2/27/2015

Frugal GM Review: Big Hexyland 2

Frugal GM Review: Big Hexyland 2
Last week I was stoked to hear on my G+ feed that Doug Anderson had finished his Big Hexyland 2 set. Doug puts out some great stuff and I've already reviewed his 25mm Dungeon Maps and shared his Dungeonteller RPG. I put the new download in my DriveThruRPG wishlist and "vocalized" that I was looking forward to reviewing it.

Doug decided to send me a review copy, which is even better! I really looked forward to customizing these new tiles and having them run off at my local print shop. My thought was these tiles would look great on foamcore and maybe even laminated. Last Monday I had to go downtown to the Boise State University Library for some FrugalGM research and I figured I's just stop by FedEx and have a few tiles printed.

Since my players have been adventuring for some time in a forest region I thought I'd make up a bunch of the Oak Forest tiles. That one tile has 25 different layers to play with! My initial enthusiasm was dulled a bit when I realizes that the base color for that tile wasn't uniform, but blended from brighter green to a duller khaki color. No worries, I can tweak that in Photoshop. Then I realized that you really can't place these tiles "wherever" you want. The hexagons aren't "perfect" or "regular" hexagons, so you cannot rotate them as you will. Some of the layers show shadows (like the Oak trees) so you probably wouldn't want to do this anyway. Whatever...still some good looking tiles...I might want to pick up the 1st set at this point.

Locked down too much
Not the best setup
That enthusiasm quickly waned as I was completely devastated by my next discovery. When I had gone through all my layer tweaking for my 1st Oak Forest tile (of several) I went to print it off to PDF......and I couldn't. The PDF is secured such that I can only print to my local printer. No setting up the hexes for some professional printing for me. No page extraction, no cleaning up anything in Photoshop....nada. I instantly went from thankful for the free PDF to thankful that I didn't pay for the PDF.

Then I noticed that some of the layer elements "broke" the edges of the hexagons, so printing these off and securing to foamcore meant I'd have to mangle something along the way.

I'll admit that all this bugged the living hell out of me......but I have to assume I was really looking forward to getting this all put together. Taking a look at Doug's website it is clear that he meant for these to be used in a very specific way which just wasn't complimentary to what I was expecting.
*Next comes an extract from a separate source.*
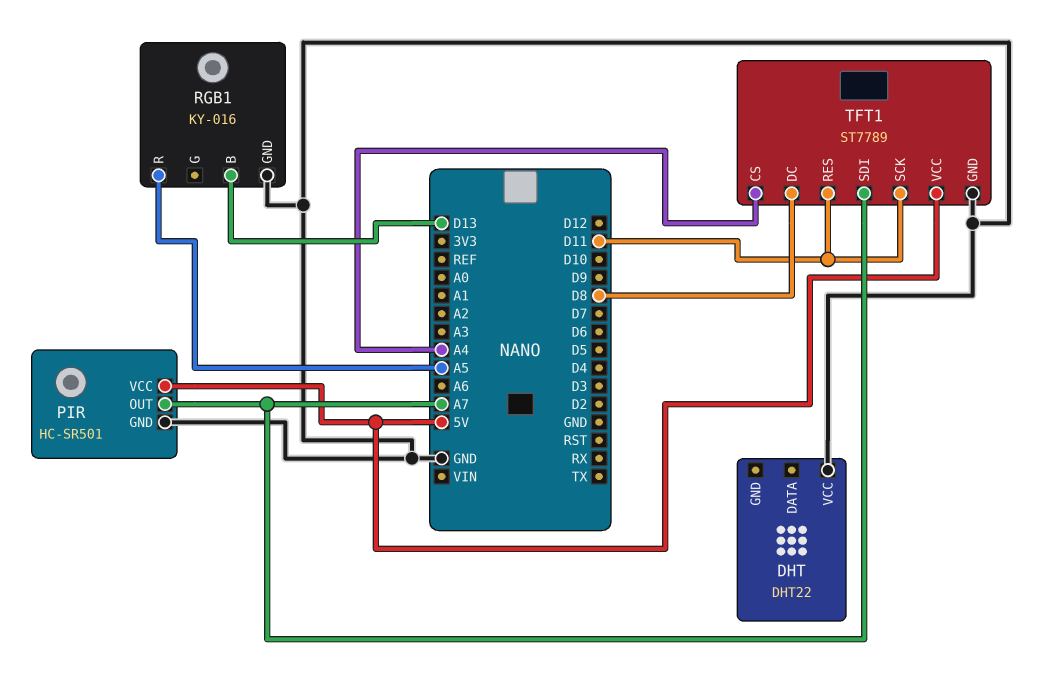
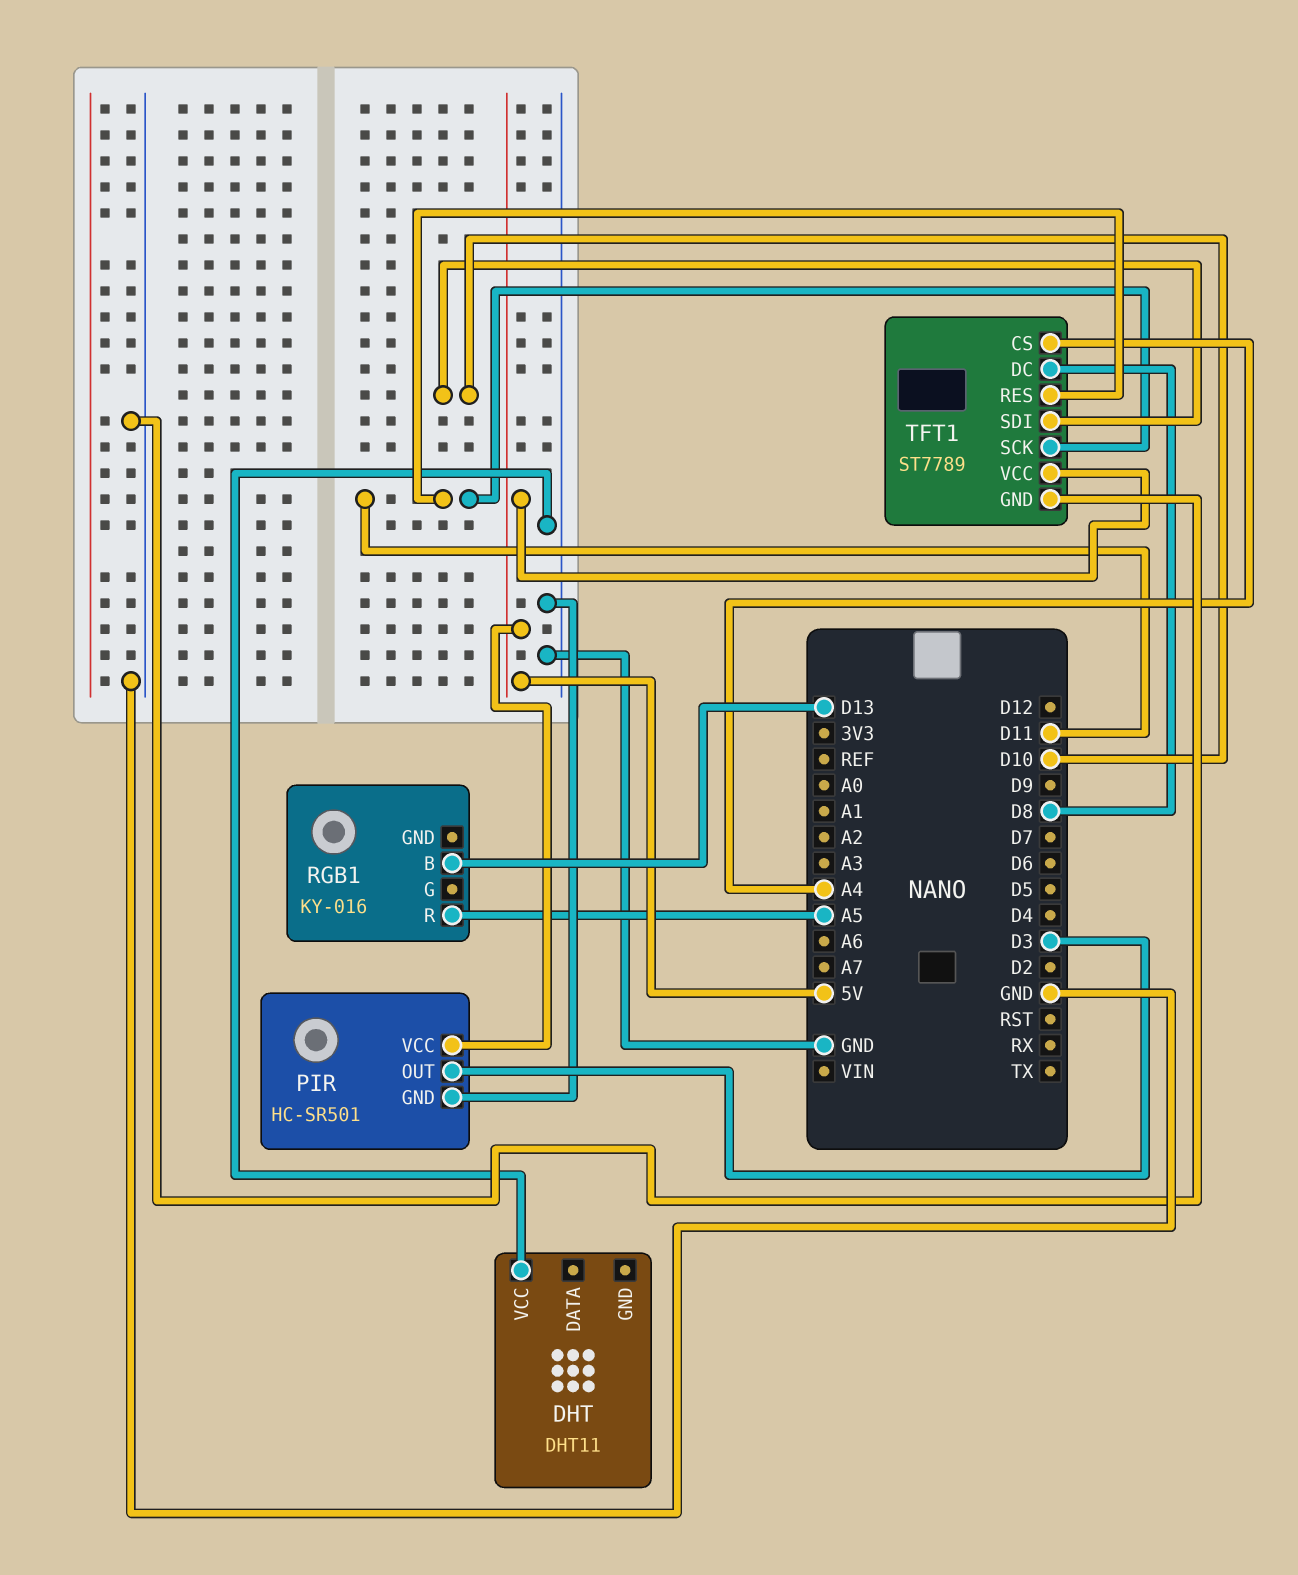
DHT: DHT22 -> DHT11
PIR pin OUT: A7 -> D3
RGB1 pin GND: GND -> none
TFT1 pin SDI: A7 -> D10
There were no grandiose promises that these could work like big geomorphs....that was all on me.

That the file is locked down too much for mortal use....I'm putting that all on Doug. Now I only have a Black & White laser printer right now. It is a great printer for the overwhelming majority of my needs, but it sucks at printing off this PDF. I think I held the first sheet in my hand for all of about 2 seconds before circular filing it. Now I think I could go down to FedEx and rent some computer time to edit the PDFs to send to their printers, but that is an added process and expense I'm just not willing to do. I'd spend more on the computer time than I would buying the set to begin with....and I'd need to do this every time I wanted tiles?

Frugal GM 3 Star Review: Big Hexyland 2
TL;DR: Big Hexyland 2 is a cool PDF that should be able to create some good-looking gaming tiles, but you need to be accepting of the tile's limitations and realistically be able to print them out from your home computer. I'll be waiting to make my tiles when I have access to a better printer.